• Data in this exercise:
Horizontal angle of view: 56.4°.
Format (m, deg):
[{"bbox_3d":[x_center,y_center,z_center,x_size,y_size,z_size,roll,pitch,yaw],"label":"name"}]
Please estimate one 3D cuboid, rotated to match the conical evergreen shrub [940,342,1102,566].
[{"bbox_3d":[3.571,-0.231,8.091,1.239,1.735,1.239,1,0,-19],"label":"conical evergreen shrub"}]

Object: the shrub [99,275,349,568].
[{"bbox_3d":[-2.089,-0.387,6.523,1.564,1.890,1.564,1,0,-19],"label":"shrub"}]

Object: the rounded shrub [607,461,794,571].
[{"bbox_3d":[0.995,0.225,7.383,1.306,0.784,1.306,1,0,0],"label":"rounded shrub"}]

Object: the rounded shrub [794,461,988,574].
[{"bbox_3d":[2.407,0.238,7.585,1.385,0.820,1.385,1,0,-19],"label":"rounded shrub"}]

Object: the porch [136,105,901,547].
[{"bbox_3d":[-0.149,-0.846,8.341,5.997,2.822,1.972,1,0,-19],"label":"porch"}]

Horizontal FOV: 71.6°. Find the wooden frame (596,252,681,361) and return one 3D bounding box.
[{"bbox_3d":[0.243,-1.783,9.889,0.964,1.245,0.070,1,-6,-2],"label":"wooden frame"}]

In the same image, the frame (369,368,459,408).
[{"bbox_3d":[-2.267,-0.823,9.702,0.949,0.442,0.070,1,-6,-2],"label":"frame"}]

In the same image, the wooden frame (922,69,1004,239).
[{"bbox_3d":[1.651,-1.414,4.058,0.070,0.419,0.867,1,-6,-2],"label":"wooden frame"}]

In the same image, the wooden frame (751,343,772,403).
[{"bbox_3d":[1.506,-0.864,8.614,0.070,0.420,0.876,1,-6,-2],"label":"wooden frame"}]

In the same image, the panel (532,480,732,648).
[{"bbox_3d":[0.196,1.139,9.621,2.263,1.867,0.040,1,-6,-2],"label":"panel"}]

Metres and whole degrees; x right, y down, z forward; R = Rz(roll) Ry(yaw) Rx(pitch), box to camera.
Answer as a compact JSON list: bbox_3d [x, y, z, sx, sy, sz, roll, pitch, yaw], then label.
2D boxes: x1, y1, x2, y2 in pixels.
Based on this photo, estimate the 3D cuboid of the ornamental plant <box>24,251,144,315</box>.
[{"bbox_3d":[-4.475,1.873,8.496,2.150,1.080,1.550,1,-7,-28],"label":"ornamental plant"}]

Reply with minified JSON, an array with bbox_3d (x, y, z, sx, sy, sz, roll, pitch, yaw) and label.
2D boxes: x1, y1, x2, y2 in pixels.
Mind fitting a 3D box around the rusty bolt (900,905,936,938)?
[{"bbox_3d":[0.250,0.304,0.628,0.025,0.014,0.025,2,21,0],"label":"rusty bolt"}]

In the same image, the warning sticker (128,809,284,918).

• Try it:
In full and without alteration, reproduce the records above.

• Result:
Horizontal angle of view: 56.4°.
Format (m, deg):
[{"bbox_3d":[x_center,y_center,z_center,x_size,y_size,z_size,roll,pitch,yaw],"label":"name"}]
Please estimate one 3D cuboid, rotated to match the conical evergreen shrub [940,342,1102,566].
[{"bbox_3d":[3.571,-0.231,8.091,1.239,1.735,1.239,1,0,-19],"label":"conical evergreen shrub"}]

Object: the shrub [99,275,349,568].
[{"bbox_3d":[-2.089,-0.387,6.523,1.564,1.890,1.564,1,0,-19],"label":"shrub"}]

Object: the rounded shrub [607,461,794,571].
[{"bbox_3d":[0.995,0.225,7.383,1.306,0.784,1.306,1,0,0],"label":"rounded shrub"}]

Object: the rounded shrub [794,461,988,574].
[{"bbox_3d":[2.407,0.238,7.585,1.385,0.820,1.385,1,0,-19],"label":"rounded shrub"}]

Object: the porch [136,105,901,547].
[{"bbox_3d":[-0.149,-0.846,8.341,5.997,2.822,1.972,1,0,-19],"label":"porch"}]

Horizontal FOV: 71.6°. Find the wooden frame (596,252,681,361) and return one 3D bounding box.
[{"bbox_3d":[0.243,-1.783,9.889,0.964,1.245,0.070,1,-6,-2],"label":"wooden frame"}]

In the same image, the frame (369,368,459,408).
[{"bbox_3d":[-2.267,-0.823,9.702,0.949,0.442,0.070,1,-6,-2],"label":"frame"}]

In the same image, the wooden frame (922,69,1004,239).
[{"bbox_3d":[1.651,-1.414,4.058,0.070,0.419,0.867,1,-6,-2],"label":"wooden frame"}]

In the same image, the wooden frame (751,343,772,403).
[{"bbox_3d":[1.506,-0.864,8.614,0.070,0.420,0.876,1,-6,-2],"label":"wooden frame"}]

In the same image, the panel (532,480,732,648).
[{"bbox_3d":[0.196,1.139,9.621,2.263,1.867,0.040,1,-6,-2],"label":"panel"}]

Metres and whole degrees; x right, y down, z forward; R = Rz(roll) Ry(yaw) Rx(pitch), box to camera.
Answer as a compact JSON list: bbox_3d [x, y, z, sx, sy, sz, roll, pitch, yaw], then label.
2D boxes: x1, y1, x2, y2 in pixels.
Based on this photo, estimate the 3D cuboid of the ornamental plant <box>24,251,144,315</box>.
[{"bbox_3d":[-4.475,1.873,8.496,2.150,1.080,1.550,1,-7,-28],"label":"ornamental plant"}]

Reply with minified JSON, an array with bbox_3d (x, y, z, sx, sy, sz, roll, pitch, yaw) and label.
2D boxes: x1, y1, x2, y2 in pixels.
Mind fitting a 3D box around the rusty bolt (900,905,936,938)?
[{"bbox_3d":[0.250,0.304,0.628,0.025,0.014,0.025,2,21,0],"label":"rusty bolt"}]

In the same image, the warning sticker (128,809,284,918).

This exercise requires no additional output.